Parties de l'exercice »
- A) Pour chacune des affirmations suivantes, indiquez si elle concorde avec l'extrait source en répondant par oui ou par non, puis citez mot pour mot le passage décisif. (i) Le cercle Rabelais a censuré un article du programme. (ii) Les bourgeois ont accepté la demande portant sur le Cirque. (iii) Losserand possède une grande influence.
- B) Traduisez en anglais la phrase suivante de l'extrait source : « L'administration municipale, d'après cet article, a le droit de disposer du Cirque comme bon lui semble. »
··· Extrait source
Notre programme, c’est vrai, les empêchait de dormir et pourtant, il est bien châtré le malheureux. Un article surtout était bien et a été censuré par le cercle Rabelais. C’est celui qui touche l’article 8 du cahier des charges qui a trait à la location du Cirque. L’administration municipale, d’après cet article, a le droit de disposer du Cirque comme bon lui semble. Alors nous le demandons sur le programme et ces bons bourgeois ne l’entendent pas de cette oreille. Ils ont refusé catégoriquement. Je suis pressé, j’en passe. J’ai été voir monsieur Michel Ducoux, il me dit que ses amis sont trop absorbés par les élections pour pouvoir s’occuper du journal mais qu’aussitôt cela fini, il s’en occuperait sérieusement. Nous avons parlé de vous. Il regrette, comme tous du reste, que vous ne soyez pas à Tours où vous vous feriez certainement aimer et connaître et, pour que le mal qu’on s’est donné ne reste pas stérile, beaucoup d’heures sont en amont aujourd’hui et il ne reste jamais trop de temps pour travailler. Dites-moi donc quelle était la tactique à suivre en cas de dislocation et faites-moi une réponse au point de vue général, que je la fasse lire surtout à Losserand, lui qui a une grande influence qu’il doit à la gravité de sa parole surtout.
······
··· Données fournies
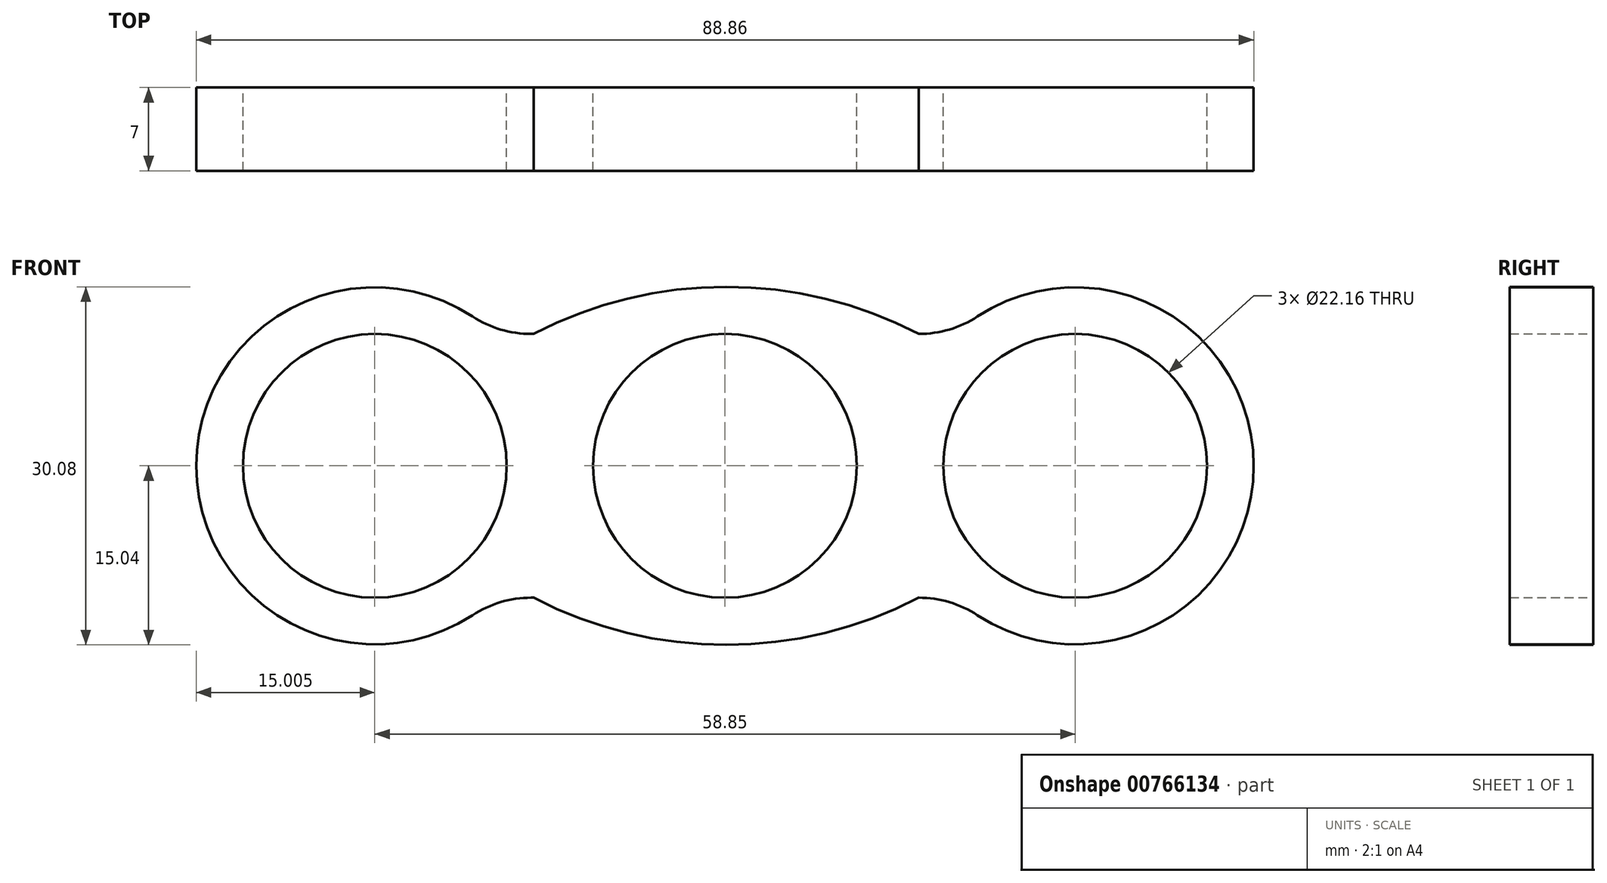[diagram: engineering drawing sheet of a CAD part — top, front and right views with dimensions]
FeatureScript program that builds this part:
annotation { "Feature Type Name" : "Feature", "Feature Type Description" : "" }
export const myFeature = defineFeature(function(context is Context, id is Id, definition is map)
    precondition{}
    {
        {
            var Q0;
            Q0=qCreatedBy(makeId("Front.planeOp"),FACE);
            var sketch = newSketch(context, id + "F0", { "sketchPlane" : qUnion([Q0])});
            skCircle(sketch, "E0", {"center": v(0, 0) * mm, "radius": 11.08 * mm});
            skLineSegment(sketch, "E1", {"start": v(16.08, 11.08) * mm, "end": v(16.28, 11.08) * mm});
            skLineSegment(sketch, "E2", {"start": v(16.08, -11.08) * mm, "end": v(16.28, -11.08) * mm});
            skLineSegment(sketch, "E3", {"start": v(-16.08, 11.08) * mm, "end": v(-16.28, 11.08) * mm});
            skLineSegment(sketch, "E4", {"start": v(-16.08, -11.08) * mm, "end": v(-16.28, -11.08) * mm});
            skLineSegment(sketch, "E5", {"start": v(-11.08, 16.08) * mm, "end": v(-11.08, 16.28) * mm});
            skLineSegment(sketch, "E6", {"start": v(11.08, 16.08) * mm, "end": v(11.08, 16.28) * mm});
            skLineSegment(sketch, "E7", {"start": v(11.08, -16.08) * mm, "end": v(11.08, -16.28) * mm});
            skCircle(sketch, "E8", {"center": v(-29.43, 0) * mm, "radius": 11.08 * mm});
            skCircle(sketch, "E9", {"center": v(29.43, 0) * mm, "radius": 11.08 * mm});
            skPoint(sketch, "E10.orphan", {"position": v(0, 11.08) * mm});
            skPoint(sketch, "E11.orphan", {"position": v(11.08, 0) * mm});
            skPoint(sketch, "E12.orphan", {"position": v(0, -11.08) * mm});
            skPoint(sketch, "E13.orphan", {"position": v(-11.08, 0) * mm});
            skPoint(sketch, "E14.visualSharp", {"position": v(-11.08, 11.08) * mm});
            skPoint(sketch, "E15.visualSharp", {"position": v(11.08, 11.08) * mm});
            skPoint(sketch, "E16.visualSharp", {"position": v(11.08, -11.08) * mm});
            skPoint(sketch, "E17.visualSharp", {"position": v(-11.08, -11.08) * mm});
            skArc(sketch, "E18", {"start": v(-21.2, 12.55) * mm, "mid": v(-44.43, 0) * mm, "end": v(-21.2, -12.55) * mm});
            skArc(sketch, "E19", {"start": v(21.2, -12.55) * mm, "mid": v(44.43, 0) * mm, "end": v(21.2, 12.55) * mm});
            skPoint(sketch, "E20.visualSharp", {"position": v(19.31, 11.08) * mm});
            skArc(sketch, "E20.filletArc", {"start": v(16.28, 11.08) * mm, "mid": v(18.85, 11.46) * mm, "end": v(21.2, 12.55) * mm});
            skPoint(sketch, "E21.visualSharp", {"position": v(19.31, -11.08) * mm});
            skArc(sketch, "E21.filletArc", {"start": v(21.2, -12.55) * mm, "mid": v(18.85, -11.46) * mm, "end": v(16.28, -11.08) * mm});
            skPoint(sketch, "E22.visualSharp", {"position": v(-19.31, -11.08) * mm});
            skArc(sketch, "E22.filletArc", {"start": v(-16.28, -11.08) * mm, "mid": v(-18.85, -11.46) * mm, "end": v(-21.2, -12.55) * mm});
            skPoint(sketch, "E23.visualSharp", {"position": v(-19.31, 11.08) * mm});
            skArc(sketch, "E23.filletArc", {"start": v(-21.2, 12.55) * mm, "mid": v(-18.85, 11.46) * mm, "end": v(-16.28, 11.08) * mm});
            skArc(sketch, "E24", {"start": v(16.28, 11.08) * mm, "mid": v(0.1, 15.04) * mm, "end": v(-16.08, 11.08) * mm});
            skArc(sketch, "E25", {"start": v(-16.08, -11.08) * mm, "mid": v(0.1, -15.04) * mm, "end": v(16.28, -11.08) * mm});
            skSolve(sketch);
        }
        {
            var Q0;
            Q0 = qSketchRegion(id + "F0", true);
            extrude(context, id + "F1", {"entities" : qUnion([Q0]), "depth" : 7 * mm, "offsetDistance" : 25 * mm});
        }
    });
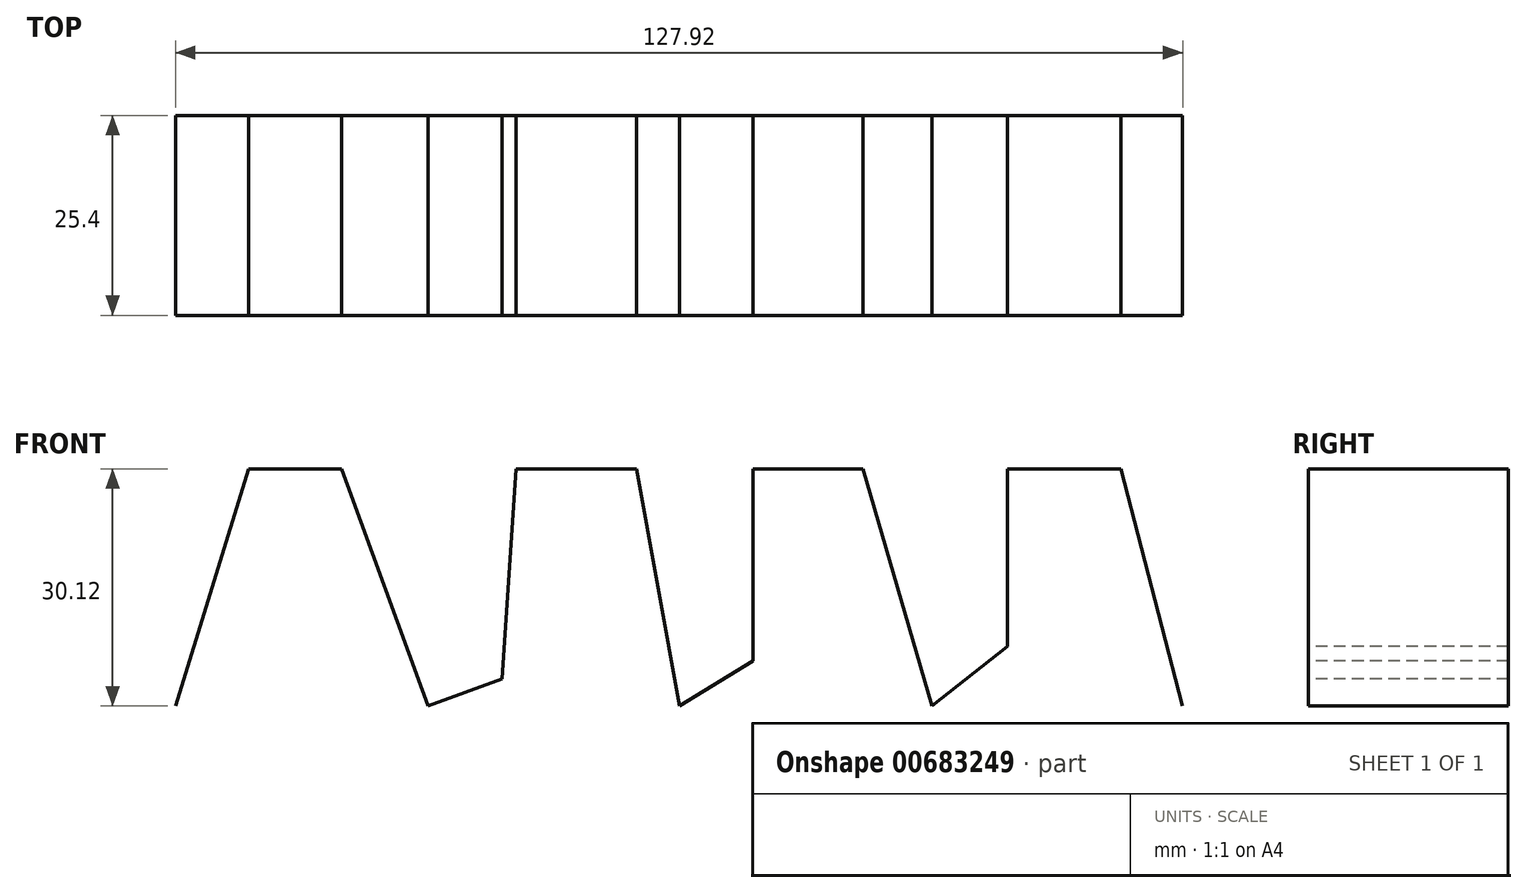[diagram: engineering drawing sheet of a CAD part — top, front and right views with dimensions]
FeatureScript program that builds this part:
annotation { "Feature Type Name" : "Feature", "Feature Type Description" : "" }
export const myFeature = defineFeature(function(context is Context, id is Id, definition is map)
    precondition{}
    {
        {
            var Q0;
            Q0=qCreatedBy(makeId("Front.planeOp"),FACE);
            var sketch = newSketch(context, id + "F0", { "sketchPlane" : qUnion([Q0])});
            skLineSegment(sketch, "E0", {"start": v(-63.99, 0) * mm, "end": v(-54.75, 30.12) * mm});
            skLineSegment(sketch, "E1", {"start": v(-54.75, 30.12) * mm, "end": v(-42.93, 30.12) * mm});
            skLineSegment(sketch, "E2", {"start": v(-42.93, 30.12) * mm, "end": v(-31.94, 0) * mm});
            skLineSegment(sketch, "E3", {"start": v(-31.94, 0) * mm, "end": v(-22.51, 3.44) * mm});
            skLineSegment(sketch, "E4", {"start": v(-22.51, 3.44) * mm, "end": v(-20.77, 30.12) * mm});
            skLineSegment(sketch, "E5", {"start": v(-20.77, 30.12) * mm, "end": v(-5.47, 30.12) * mm});
            skLineSegment(sketch, "E6", {"start": v(-5.47, 30.12) * mm, "end": v(0, 0) * mm});
            skLineSegment(sketch, "E7", {"start": v(0, 0) * mm, "end": v(9.35, 5.71) * mm});
            skLineSegment(sketch, "E8", {"start": v(9.35, 5.71) * mm, "end": v(9.35, 30.12) * mm});
            skLineSegment(sketch, "E9", {"start": v(9.35, 30.12) * mm, "end": v(23.32, 30.12) * mm});
            skLineSegment(sketch, "E10", {"start": v(23.32, 30.12) * mm, "end": v(32.05, 0) * mm});
            skLineSegment(sketch, "E11", {"start": v(32.05, 0) * mm, "end": v(41.66, 7.57) * mm});
            skLineSegment(sketch, "E12", {"start": v(41.66, 7.57) * mm, "end": v(41.66, 30.12) * mm});
            skLineSegment(sketch, "E13", {"start": v(41.66, 30.12) * mm, "end": v(56.07, 30.12) * mm});
            skLineSegment(sketch, "E14", {"start": v(56.07, 30.12) * mm, "end": v(63.93, 0) * mm});
            skSolve(sketch);
        }
        {
            var Q0;
            Q0=sQuery(id+"F0.wireOp",EDGE,"E14");
            var Q1;
            Q1=sQuery(id+"F0.wireOp",EDGE,"E13");
            var Q2;
            Q2=sQuery(id+"F0.wireOp",EDGE,"E12");
            var Q3;
            Q3=sQuery(id+"F0.wireOp",EDGE,"E11");
            var Q4;
            Q4=sQuery(id+"F0.wireOp",EDGE,"E10");
            var Q5;
            Q5=sQuery(id+"F0.wireOp",EDGE,"E9");
            var Q6;
            Q6=sQuery(id+"F0.wireOp",EDGE,"E8");
            var Q7;
            Q7=sQuery(id+"F0.wireOp",EDGE,"E7");
            var Q8;
            Q8=sQuery(id+"F0.wireOp",EDGE,"E6");
            var Q9;
            Q9=sQuery(id+"F0.wireOp",EDGE,"E5");
            var Q10;
            Q10=sQuery(id+"F0.wireOp",EDGE,"E4");
            var Q11;
            Q11=sQuery(id+"F0.wireOp",EDGE,"E3");
            var Q12;
            Q12=sQuery(id+"F0.wireOp",EDGE,"E2");
            var Q13;
            Q13=sQuery(id+"F0.wireOp",EDGE,"E1");
            var Q14;
            Q14=sQuery(id+"F0.wireOp",EDGE,"E0");
            extrude(context, id + "F1", {"bodyType" : ToolBodyType.SURFACE, "surfaceEntities" : qUnion([Q0, Q1, Q2, Q3, Q4, Q5, Q6, Q7, Q8, Q9, Q10, Q11, Q12, Q13, Q14]), "depth" : 25.4 * mm, "offsetDistance" : 25.4 * mm});
        }
    });
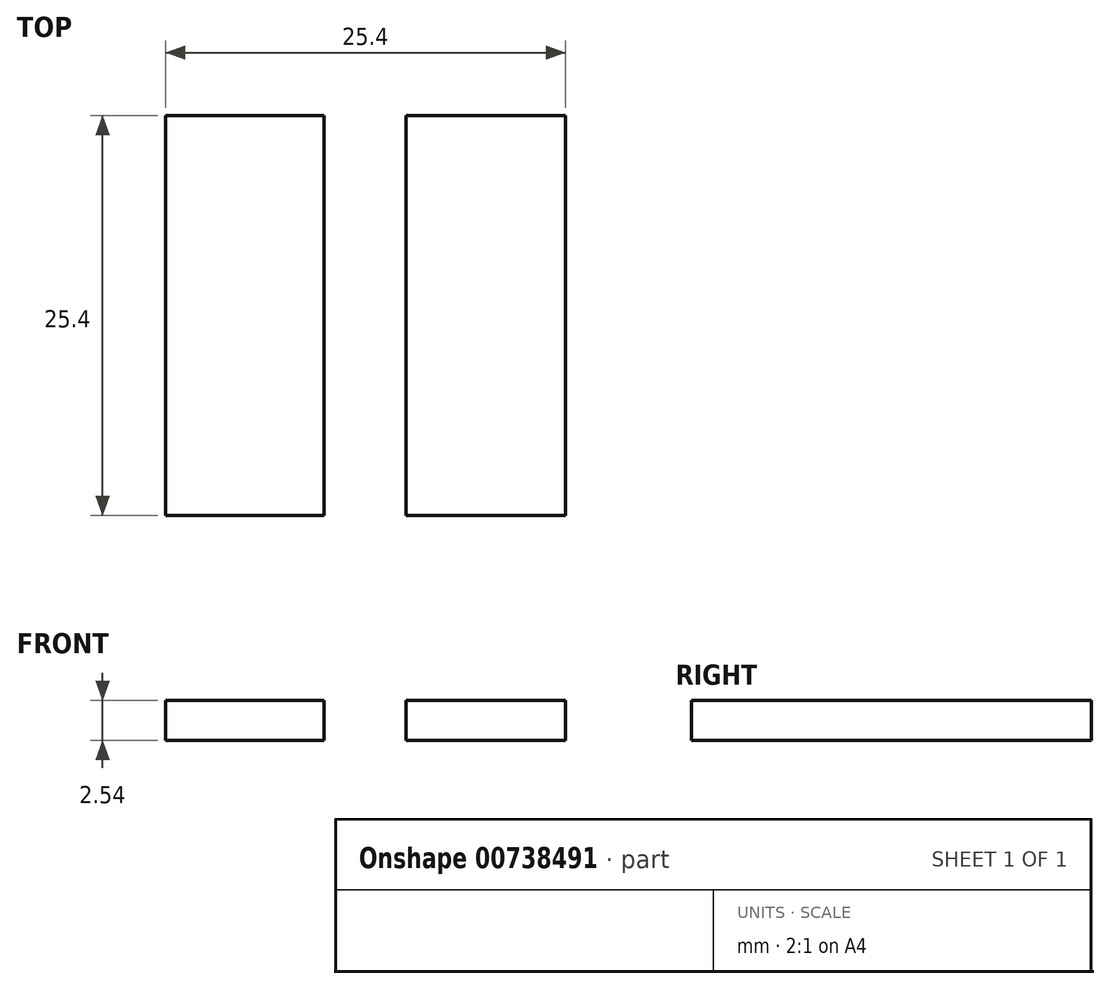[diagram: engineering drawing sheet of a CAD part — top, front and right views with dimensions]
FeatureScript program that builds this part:
annotation { "Feature Type Name" : "Feature", "Feature Type Description" : "" }
export const myFeature = defineFeature(function(context is Context, id is Id, definition is map)
    precondition{}
    {
        {
            var Q0;
            Q0=qCreatedBy(makeId("Top.planeOp"),FACE);
            var sketch = newSketch(context, id + "F0", { "sketchPlane" : qUnion([Q0])});
            skLineSegment(sketch, "E0.bottom", {"start": v(-72, 72.2) * mm, "end": v(29.6, 72.2) * mm});
            skLineSegment(sketch, "E0.top", {"start": v(-72, -29.4) * mm, "end": v(29.6, -29.4) * mm});
            skLineSegment(sketch, "E0.left", {"start": v(-72, 72.2) * mm, "end": v(-72, -29.4) * mm});
            skLineSegment(sketch, "E0.right", {"start": v(29.6, 72.2) * mm, "end": v(29.6, -29.4) * mm});
            skSolve(sketch);
        }
        {
            var Q0;
            Q0=makeQuery(id+"F0.imprint","IMPRINT",FACE,{"disambiguationData":[TD([[makeQuery(id+"F0.imprint","IMPRINT",EDGE,{"derivedFrom":sQuery(id+"F0.wireOp",EDGE,"E0.bottom")}),-1.0]])]});
            extrude(context, id + "F1", {"entities" : qUnion([Q0]), "depth" : 10.16 * mm, "offsetDistance" : 25.4 * mm});
        }
        {
            var Q0;
            Q0=makeQuery(id+"F1.opExtrude","CAP_FACE",FACE,{"disambiguationData":[OSD([sQuery(id+"F0.wireOp",EDGE,"E0.bottom"),sQuery(id+"F0.wireOp",EDGE,"E0.top"),sQuery(id+"F0.wireOp",EDGE,"E0.left"),sQuery(id+"F0.wireOp",EDGE,"E0.right")])],"isStart":false});
            var sketch = newSketch(context, id + "F2", { "sketchPlane" : qUnion([Q0])});
            skLineSegment(sketch, "E1", {"start": v(-21.2, -29.4) * mm, "end": v(-21.2, 72.2) * mm});
            skLineSegment(sketch, "E2", {"start": v(-72, 21.4) * mm, "end": v(29.6, 21.4) * mm});
            skLineSegment(sketch, "E3.bottom", {"start": v(-31.77, -29.4) * mm, "end": v(-10.97, -29.4) * mm});
            skLineSegment(sketch, "E3.top", {"start": v(-31.77, 72.2) * mm, "end": v(-10.97, 72.2) * mm});
            skLineSegment(sketch, "E3.left", {"start": v(-31.77, -29.4) * mm, "end": v(-31.77, 72.2) * mm});
            skLineSegment(sketch, "E3.right", {"start": v(-10.97, -29.4) * mm, "end": v(-10.97, 72.2) * mm});
            skSolve(sketch);
        }
        {
            var Q0;
            {var subQ0=sQuery(id+"F2.wireOp",EDGE,"E3.bottom");var subQ1=sQuery(id+"F2.wireOp",EDGE,"E1");var subQ2=makeQuery(id+"F2.imprint","INTERSECT",VERTEX,{"derivedFrom":[subQ1,subQ0]});Q0=makeQuery(id+"F2.imprint","IMPRINT",FACE,{"disambiguationData":[TD([[makeQuery(id+"F2.imprint","IMPRINT",EDGE,{"disambiguationData":[TD([[subQ2,-1.0]])],"derivedFrom":subQ1}),-1.0]])]});}
            var Q1;
            {var subQ0=sQuery(id+"F2.wireOp",EDGE,"E3.bottom");var subQ1=sQuery(id+"F2.wireOp",EDGE,"E1");var subQ2=makeQuery(id+"F2.imprint","INTERSECT",VERTEX,{"derivedFrom":[subQ1,subQ0]});Q1=makeQuery(id+"F2.imprint","IMPRINT",FACE,{"disambiguationData":[TD([[makeQuery(id+"F2.imprint","IMPRINT",EDGE,{"disambiguationData":[TD([[subQ2,-1.0]])],"derivedFrom":subQ1}),1.0]])]});}
            var Q2;
            {var subQ0=sQuery(id+"F2.wireOp",EDGE,"E3.top");var subQ1=sQuery(id+"F2.wireOp",EDGE,"E1");var subQ2=makeQuery(id+"F2.imprint","INTERSECT",VERTEX,{"derivedFrom":[subQ1,subQ0]});Q2=makeQuery(id+"F2.imprint","IMPRINT",FACE,{"disambiguationData":[TD([[makeQuery(id+"F2.imprint","IMPRINT",EDGE,{"disambiguationData":[TD([[subQ2,1.0]])],"derivedFrom":subQ1}),1.0]])]});}
            var Q3;
            {var subQ0=sQuery(id+"F2.wireOp",EDGE,"E3.top");var subQ1=sQuery(id+"F2.wireOp",EDGE,"E1");var subQ2=makeQuery(id+"F2.imprint","INTERSECT",VERTEX,{"derivedFrom":[subQ1,subQ0]});Q3=makeQuery(id+"F2.imprint","IMPRINT",FACE,{"disambiguationData":[TD([[makeQuery(id+"F2.imprint","IMPRINT",EDGE,{"disambiguationData":[TD([[subQ2,1.0]])],"derivedFrom":subQ1}),-1.0]])]});}
            extrude(context, id + "F3", {"entities" : qUnion([Q0, Q1, Q2, Q3]), "operationType" : NewBodyOperationType.REMOVE, "oppositeDirection" : true, "depth" : 25.4 * mm, "offsetDistance" : 25.4 * mm});
        }
        {
            var Q0;
            Q0=makeQuery(id+"F3.boolean.opBoolean","SPLIT",BODY,{"disambiguationData":[OD(0.0)],"derivedFrom":makeQuery(id+"F1.opExtrude","SWEPT_BODY",BODY,{"disambiguationData":[OSD([sQuery(id+"F0.wireOp",EDGE,"E0.bottom"),sQuery(id+"F0.wireOp",EDGE,"E0.top"),sQuery(id+"F0.wireOp",EDGE,"E0.left"),sQuery(id+"F0.wireOp",EDGE,"E0.right")])]})});
            var Q1;
            Q1=makeQuery(id+"F3.boolean.opBoolean","SPLIT",BODY,{"disambiguationData":[OD(1.0)],"derivedFrom":makeQuery(id+"F1.opExtrude","SWEPT_BODY",BODY,{"disambiguationData":[OSD([sQuery(id+"F0.wireOp",EDGE,"E0.bottom"),sQuery(id+"F0.wireOp",EDGE,"E0.top"),sQuery(id+"F0.wireOp",EDGE,"E0.left"),sQuery(id+"F0.wireOp",EDGE,"E0.right")])]})});
            var Q2;
            Q2=makeQuery(id+"F3.boolean.opBoolean","COPY",VERTEX,{"derivedFrom":makeQuery(id+"F3.opExtrude","CAP_VERTEX",VERTEX,{"disambiguationData":[OSD([sQuery(id+"F0.wireOp",EDGE,"E0.top"),sQuery(id+"F2.wireOp",EDGE,"E3.bottom"),sQuery(id+"F2.wireOp",EDGE,"E3.right")])],"isStart":true})});
            transform(context, id + "F4", {"entities" : qUnion([Q0, Q1]), "transformType" : TransformType.SCALE_UNIFORMLY, "scale" : .25, "scalePoint" : qUnion([Q2]), "makeCopy" : false});
        }
    });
······
Corrigé des consignes »
- A)
(i) Oui : « Un article surtout était bien et a été censuré par le cercle Rabelais. »
(ii) Non : « Ils ont refusé catégoriquement. »
(iii) Oui : « lui qui a une grande influence »

- B) According to this article, the municipal administration has the right to use the Circus as it sees fit.